Que por cierto, Cecilia –su amiga
del alma- le advirtió que lo que él llamaba malas pasadas de la mente, sería en definitiva lo que le ayudaría a reconocer su realidad y ponerle remedio, si es
que eso era lo que deseaba. Por eso mismo Cecilia y su pareja Izaskun, le
insistieron tanto a Alejandro para que hiciera el camino de Santiago; pues le
vieron semanas atrás bastante superado por las circunstancias de su vida.
Ellas
le conocían muy bien pues Alejandro y Cecilia eran amigos desde E.G.B., o lo
que hoy día es primaria. El caso es que aquella amistad para Alejandro se tornó
devoción hacia “su Cecilia”, como cariñosamente le llamaba. Hasta que llegados
a los diecisiete años él le pidió a su amiga ir en serio. Nunca fue correspondido
por ella y entonces no supo el porqué; aunque nunca se lo tuvo en cuenta. Se distanciaron
mucho una vez que se fueron a la universidad. Alejandro estudió en Zaragoza
mientras que Cecilia se quedó en Teruel. Y no fue hasta quince años después,
cuando se encontraron en Teruel en un bar que frecuentaban juntos en la adolescencia.
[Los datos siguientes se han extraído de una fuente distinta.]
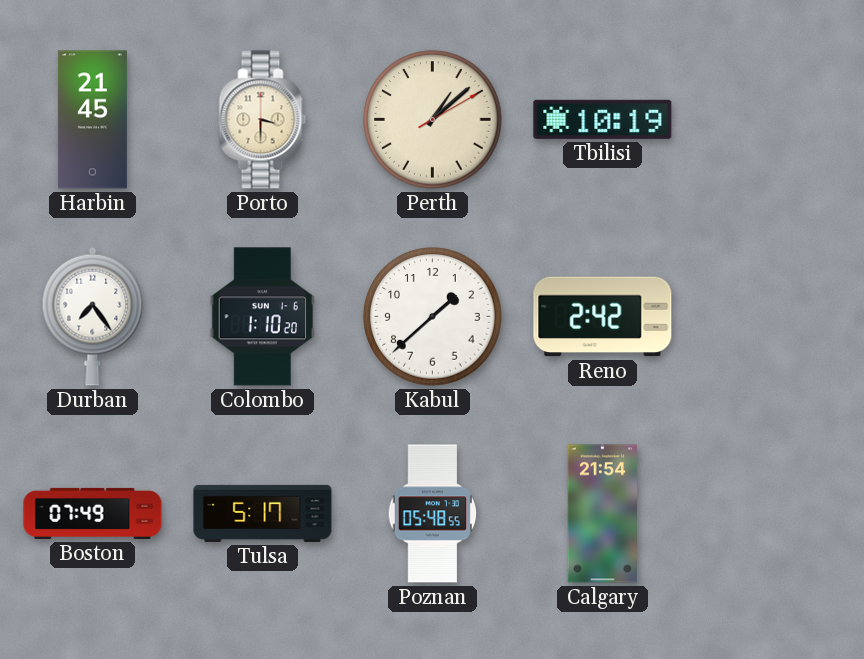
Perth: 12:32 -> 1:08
Alejandro de pronto entendió muchas cosas, pues vio a su amiga felizmente
emparejada con una chica vasca llamada Izaskun y entendió que ambas habían
encontrado el amor. Desde ese feliz encuentro tras muchos años, Alejandro
retomó la amistad con las dos chicas y de esa manera fue como llegaron a
convertirse en su paño de lágrimas. ¿Cuántas veces se preguntó Alejandro, porqué su vida de pareja no podía ser tan perfecta y maravillosa como la de
Cecilia e Izaskun? Caprichos de la vida que a cada cual da y quita, decía Carmela
su abuela materna.
Lo cierto y verdadero es que aquella locura de caminar hasta
Santiago, creía que estaba empezando a darle resultado. Alejandro Láranzo
Rodríguez era natural de Teruel. De padre aragonés y madre murciana, era el
primogénito de la familia y gerente y primer heredero del “Grupo Láranzo”; un
enorme compendio de empresas que tocaban desde la hostelería, editoriales y hasta
software y empresas de informática. Pero era un hombre roto. Desde que se hizo
cargo del negocio familiar y aun estando asistido por un centenar de asesores,
era un hombre agotado y desencajado en la sociedad en la que vivía. Sus treinta
y seis años representaban cincuenta y dos en la actualidad.
Estaba descuidado,
cabizbajo. Y a todo esto le sumaba la desastrosa situación de su matrimonio y
la complicada situación a la que estaba llevando el timón del grupo empresarial
por su precario estado de ánimo. Muchos pensaron que su boda con Bárbara podría
ser un buen motivo para retomar una nueva vida, pero ni los primeros años de
matrimonio ni la llegada de su hija Lucía, lograron devolver a Alejandro la
alegría por vivir. Él se había convertido en un autómata, una persona que solo
vivía para el negocio y todo lo que esto conllevaba. Siempre fue dirigido por
su padre en las cuestiones financieras, y Víctor el pequeño de sus hermanos era
el que dirigía el marketing de las empresas. Lo que acabó de volver su mundo de
color negro fue la muerte de su padre, precisamente un día de difuntos. ¡Menuda
coincidencia!
Por ello, la única luz en la vida de Alejandro era su hija Lucía.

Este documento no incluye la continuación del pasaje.